Je me suis rendu au bureau des orthographes
Le bureau des orthographes est une installation baroque, tordue d'un côté, droite de l'autre, aux couleurs irisées, qui vous montre son dos quand vous croyez qu'elle vous sourit. De loin cela ressemble à un bureau tout ce qu'il y a de plus normal, spécialisé dans la radiologie ou quelque crapulerie dans ce genre, avec un lettrage qui parait sérieux, scientifique au premier abord mais qui se brouille quand on s'approche, comme chez l'opticien, si vous voulez, lorsque le bougre de la science focale vous fait sentir que vous ne voyez pas ce que vous dites voir et qu'en somme vous ne parlez pas la langue que vous pensiez parler. Pourtant vous étiez sûr, plus ou moins, qu'après tout ce temps, vous étiez du genre à parler la langue que vous parliez et que de la sorte vous étiez en mesure d'aligner quelques mots en rapport avec ce que vous pensiez dire. En réalité vous vous mettez le doigt dans l'oeil sans le savoir, profondément aphasique sans avoir encore ouvert la bouche. C'est ainsi, nous sommes tous logés à la même enseigne et il faut que ça saigne.

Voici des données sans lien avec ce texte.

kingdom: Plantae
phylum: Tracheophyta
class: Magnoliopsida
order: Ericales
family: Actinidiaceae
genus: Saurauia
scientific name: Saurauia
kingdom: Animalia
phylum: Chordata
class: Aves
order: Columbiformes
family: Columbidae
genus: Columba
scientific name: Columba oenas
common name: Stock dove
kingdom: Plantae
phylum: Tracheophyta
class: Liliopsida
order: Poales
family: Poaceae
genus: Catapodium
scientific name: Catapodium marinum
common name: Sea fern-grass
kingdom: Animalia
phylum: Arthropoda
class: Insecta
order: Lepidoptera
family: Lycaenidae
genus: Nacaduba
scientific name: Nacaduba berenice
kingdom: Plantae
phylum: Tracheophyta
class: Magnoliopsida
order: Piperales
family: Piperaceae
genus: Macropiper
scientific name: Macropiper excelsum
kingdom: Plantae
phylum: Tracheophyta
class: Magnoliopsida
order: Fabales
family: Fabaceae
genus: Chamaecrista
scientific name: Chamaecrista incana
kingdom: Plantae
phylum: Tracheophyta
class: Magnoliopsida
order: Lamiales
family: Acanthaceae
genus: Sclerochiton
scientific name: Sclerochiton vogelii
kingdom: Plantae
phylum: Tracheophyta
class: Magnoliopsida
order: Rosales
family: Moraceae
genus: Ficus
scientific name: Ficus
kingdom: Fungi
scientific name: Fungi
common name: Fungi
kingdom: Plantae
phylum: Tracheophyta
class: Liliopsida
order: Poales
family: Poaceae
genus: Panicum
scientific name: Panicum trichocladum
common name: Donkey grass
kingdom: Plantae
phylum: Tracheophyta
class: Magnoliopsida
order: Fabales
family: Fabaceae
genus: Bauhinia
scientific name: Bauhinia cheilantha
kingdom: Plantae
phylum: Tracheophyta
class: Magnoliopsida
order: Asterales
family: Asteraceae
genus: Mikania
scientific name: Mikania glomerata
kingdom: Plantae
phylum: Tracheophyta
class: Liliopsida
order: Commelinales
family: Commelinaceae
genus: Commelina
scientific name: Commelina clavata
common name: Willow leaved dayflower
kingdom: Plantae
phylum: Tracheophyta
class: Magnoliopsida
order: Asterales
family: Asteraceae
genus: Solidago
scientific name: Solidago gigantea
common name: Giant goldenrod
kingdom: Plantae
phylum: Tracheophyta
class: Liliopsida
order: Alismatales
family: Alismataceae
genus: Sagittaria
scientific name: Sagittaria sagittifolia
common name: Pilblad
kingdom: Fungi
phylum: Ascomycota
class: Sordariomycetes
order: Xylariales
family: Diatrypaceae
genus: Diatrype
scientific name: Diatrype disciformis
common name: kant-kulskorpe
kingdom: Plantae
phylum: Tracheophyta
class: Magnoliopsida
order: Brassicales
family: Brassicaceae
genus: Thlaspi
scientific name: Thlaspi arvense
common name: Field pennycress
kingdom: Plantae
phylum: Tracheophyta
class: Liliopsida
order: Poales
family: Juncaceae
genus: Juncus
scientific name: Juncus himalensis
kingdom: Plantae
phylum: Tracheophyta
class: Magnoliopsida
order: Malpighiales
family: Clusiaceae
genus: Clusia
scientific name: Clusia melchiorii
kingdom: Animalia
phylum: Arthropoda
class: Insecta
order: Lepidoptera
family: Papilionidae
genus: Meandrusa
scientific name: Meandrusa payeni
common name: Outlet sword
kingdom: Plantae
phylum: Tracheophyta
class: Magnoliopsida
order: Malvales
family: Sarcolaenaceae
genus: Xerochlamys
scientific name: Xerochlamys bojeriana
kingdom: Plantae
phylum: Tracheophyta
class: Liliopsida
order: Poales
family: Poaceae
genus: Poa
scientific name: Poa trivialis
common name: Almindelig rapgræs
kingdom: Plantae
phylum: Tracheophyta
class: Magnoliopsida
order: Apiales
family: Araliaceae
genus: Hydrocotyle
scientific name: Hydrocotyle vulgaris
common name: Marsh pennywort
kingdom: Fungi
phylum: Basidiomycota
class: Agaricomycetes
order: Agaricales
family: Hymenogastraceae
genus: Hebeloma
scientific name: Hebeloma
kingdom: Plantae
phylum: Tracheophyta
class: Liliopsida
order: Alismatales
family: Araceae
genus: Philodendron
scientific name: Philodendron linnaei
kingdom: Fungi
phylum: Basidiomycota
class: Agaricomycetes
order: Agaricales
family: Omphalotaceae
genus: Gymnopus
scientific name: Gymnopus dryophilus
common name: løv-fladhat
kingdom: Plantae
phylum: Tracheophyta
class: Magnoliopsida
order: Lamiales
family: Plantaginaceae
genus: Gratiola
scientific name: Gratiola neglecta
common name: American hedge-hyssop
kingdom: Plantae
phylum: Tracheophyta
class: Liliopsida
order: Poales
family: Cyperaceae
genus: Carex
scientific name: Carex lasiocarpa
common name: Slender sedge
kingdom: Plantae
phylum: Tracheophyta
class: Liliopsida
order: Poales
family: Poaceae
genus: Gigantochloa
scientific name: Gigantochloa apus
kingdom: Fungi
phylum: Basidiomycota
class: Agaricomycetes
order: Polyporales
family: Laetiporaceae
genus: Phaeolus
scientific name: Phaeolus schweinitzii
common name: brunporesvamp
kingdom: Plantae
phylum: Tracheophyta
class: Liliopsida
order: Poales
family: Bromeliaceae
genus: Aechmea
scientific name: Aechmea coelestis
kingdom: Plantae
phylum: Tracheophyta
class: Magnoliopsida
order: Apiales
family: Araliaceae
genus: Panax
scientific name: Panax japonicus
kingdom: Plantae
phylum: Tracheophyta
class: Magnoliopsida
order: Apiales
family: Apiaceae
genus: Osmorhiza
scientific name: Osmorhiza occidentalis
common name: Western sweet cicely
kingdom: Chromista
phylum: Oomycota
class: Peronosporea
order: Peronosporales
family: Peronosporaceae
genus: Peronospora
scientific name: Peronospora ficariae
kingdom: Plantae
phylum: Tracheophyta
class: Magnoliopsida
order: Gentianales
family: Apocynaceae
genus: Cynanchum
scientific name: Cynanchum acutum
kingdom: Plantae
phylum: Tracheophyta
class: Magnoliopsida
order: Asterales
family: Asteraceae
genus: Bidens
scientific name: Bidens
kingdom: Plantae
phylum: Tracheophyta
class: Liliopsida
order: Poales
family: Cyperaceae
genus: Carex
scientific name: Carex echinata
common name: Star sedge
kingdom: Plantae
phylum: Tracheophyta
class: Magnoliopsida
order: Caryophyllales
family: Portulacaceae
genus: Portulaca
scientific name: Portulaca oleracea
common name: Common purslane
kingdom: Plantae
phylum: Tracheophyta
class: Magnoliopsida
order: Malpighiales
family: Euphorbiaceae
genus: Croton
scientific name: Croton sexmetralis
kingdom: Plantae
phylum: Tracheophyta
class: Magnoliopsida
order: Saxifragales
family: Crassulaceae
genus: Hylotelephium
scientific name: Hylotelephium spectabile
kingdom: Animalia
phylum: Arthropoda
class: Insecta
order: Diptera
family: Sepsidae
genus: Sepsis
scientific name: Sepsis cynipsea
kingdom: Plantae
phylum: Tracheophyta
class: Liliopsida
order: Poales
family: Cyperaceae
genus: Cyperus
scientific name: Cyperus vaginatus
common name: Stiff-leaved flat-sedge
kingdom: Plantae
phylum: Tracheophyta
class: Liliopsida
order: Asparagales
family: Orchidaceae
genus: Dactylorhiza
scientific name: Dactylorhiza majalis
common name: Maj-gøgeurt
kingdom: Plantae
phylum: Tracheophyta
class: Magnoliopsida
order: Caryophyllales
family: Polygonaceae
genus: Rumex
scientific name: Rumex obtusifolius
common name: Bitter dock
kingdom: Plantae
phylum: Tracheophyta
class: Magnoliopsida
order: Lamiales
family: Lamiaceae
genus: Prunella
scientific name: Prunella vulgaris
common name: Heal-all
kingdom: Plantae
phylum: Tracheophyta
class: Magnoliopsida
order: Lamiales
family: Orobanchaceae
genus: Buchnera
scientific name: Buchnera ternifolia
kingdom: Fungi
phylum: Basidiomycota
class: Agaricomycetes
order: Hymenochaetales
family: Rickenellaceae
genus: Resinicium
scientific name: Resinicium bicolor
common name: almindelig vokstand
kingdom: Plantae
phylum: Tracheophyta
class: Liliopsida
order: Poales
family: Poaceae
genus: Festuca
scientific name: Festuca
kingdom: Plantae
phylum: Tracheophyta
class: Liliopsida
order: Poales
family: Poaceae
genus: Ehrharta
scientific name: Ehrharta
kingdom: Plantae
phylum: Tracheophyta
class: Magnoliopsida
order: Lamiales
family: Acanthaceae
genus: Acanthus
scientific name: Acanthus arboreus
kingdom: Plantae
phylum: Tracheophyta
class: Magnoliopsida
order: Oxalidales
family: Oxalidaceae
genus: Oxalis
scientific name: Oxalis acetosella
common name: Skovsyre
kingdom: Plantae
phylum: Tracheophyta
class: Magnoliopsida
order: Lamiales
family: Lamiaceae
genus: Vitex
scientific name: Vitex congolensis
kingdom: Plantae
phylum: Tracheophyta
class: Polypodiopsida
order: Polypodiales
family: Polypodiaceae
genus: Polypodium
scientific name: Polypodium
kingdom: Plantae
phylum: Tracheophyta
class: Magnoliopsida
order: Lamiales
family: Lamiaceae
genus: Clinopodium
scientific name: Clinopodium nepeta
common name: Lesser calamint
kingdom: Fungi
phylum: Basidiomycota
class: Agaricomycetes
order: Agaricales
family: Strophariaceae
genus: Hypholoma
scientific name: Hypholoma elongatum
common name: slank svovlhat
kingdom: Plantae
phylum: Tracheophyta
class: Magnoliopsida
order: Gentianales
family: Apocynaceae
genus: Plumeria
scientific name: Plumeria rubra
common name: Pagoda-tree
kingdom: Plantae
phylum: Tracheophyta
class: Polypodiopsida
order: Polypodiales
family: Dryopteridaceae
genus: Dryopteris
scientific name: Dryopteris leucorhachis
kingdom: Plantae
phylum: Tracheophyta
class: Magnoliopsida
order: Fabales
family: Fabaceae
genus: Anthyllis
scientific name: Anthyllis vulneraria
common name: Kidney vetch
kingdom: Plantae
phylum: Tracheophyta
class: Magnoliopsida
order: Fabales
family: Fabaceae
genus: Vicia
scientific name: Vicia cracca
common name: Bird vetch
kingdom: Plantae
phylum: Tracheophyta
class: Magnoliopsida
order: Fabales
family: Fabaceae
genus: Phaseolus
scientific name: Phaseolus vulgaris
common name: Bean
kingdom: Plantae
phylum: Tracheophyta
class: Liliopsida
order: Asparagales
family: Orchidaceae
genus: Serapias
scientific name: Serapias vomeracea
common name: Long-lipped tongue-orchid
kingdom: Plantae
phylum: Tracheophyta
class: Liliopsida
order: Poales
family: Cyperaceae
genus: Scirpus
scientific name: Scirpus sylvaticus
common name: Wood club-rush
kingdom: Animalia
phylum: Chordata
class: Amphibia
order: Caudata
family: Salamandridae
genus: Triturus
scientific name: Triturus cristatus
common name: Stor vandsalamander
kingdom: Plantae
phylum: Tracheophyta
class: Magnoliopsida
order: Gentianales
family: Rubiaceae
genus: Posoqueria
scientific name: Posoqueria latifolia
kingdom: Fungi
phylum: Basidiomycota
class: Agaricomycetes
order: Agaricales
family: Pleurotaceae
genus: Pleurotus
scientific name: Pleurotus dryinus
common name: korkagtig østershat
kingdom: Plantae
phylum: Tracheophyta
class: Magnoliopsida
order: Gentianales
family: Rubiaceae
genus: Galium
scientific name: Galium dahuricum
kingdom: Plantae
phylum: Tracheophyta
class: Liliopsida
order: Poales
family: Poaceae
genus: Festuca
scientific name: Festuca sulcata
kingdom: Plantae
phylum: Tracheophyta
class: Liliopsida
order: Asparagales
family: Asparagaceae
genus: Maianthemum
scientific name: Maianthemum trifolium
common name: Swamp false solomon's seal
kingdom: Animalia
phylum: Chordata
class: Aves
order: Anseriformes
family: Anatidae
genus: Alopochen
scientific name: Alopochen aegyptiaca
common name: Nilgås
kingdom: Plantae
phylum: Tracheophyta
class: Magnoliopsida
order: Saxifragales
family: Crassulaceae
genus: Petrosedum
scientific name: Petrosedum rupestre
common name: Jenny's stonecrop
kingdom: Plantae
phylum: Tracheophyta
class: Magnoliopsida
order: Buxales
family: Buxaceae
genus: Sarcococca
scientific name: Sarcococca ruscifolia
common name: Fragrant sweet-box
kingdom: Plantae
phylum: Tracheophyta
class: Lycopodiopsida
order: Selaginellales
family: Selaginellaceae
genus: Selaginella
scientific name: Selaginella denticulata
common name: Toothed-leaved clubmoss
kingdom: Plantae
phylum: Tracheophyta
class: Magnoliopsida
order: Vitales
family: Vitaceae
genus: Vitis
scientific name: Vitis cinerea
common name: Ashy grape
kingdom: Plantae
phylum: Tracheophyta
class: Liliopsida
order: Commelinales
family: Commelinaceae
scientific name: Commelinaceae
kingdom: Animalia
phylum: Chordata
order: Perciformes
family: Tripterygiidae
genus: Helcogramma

Commme je m'approchais donc du bureau des orthographes, j'avais comme il se doit, des doutes. Si je devais y aller, dans quel but, si j'allais m'étendre sur la rapport entre le graphème et le phonème et essayer de négocier quelques points supplémentaires qui pourraient me servir par la suite comme habitant officiel de la langue française laquelle se trouve la plus convenable qui soit, commme chacun sait, comme il se doit. Je trainais en réalité les pieds. Pourquoi le bureau des orthographes devait il se trouver sur un plan incliné avec un mécanisme de bascule au milieu sans qu'on comprenne bien où se trouve rééllement le point de bascule ? Entre la guillotine et le bureau des orthographes, il suffit de tendre le cou pour établir une différence. Me disais-je. Autant dire que je n'étais pas mu par un esprit favorable et optimiste.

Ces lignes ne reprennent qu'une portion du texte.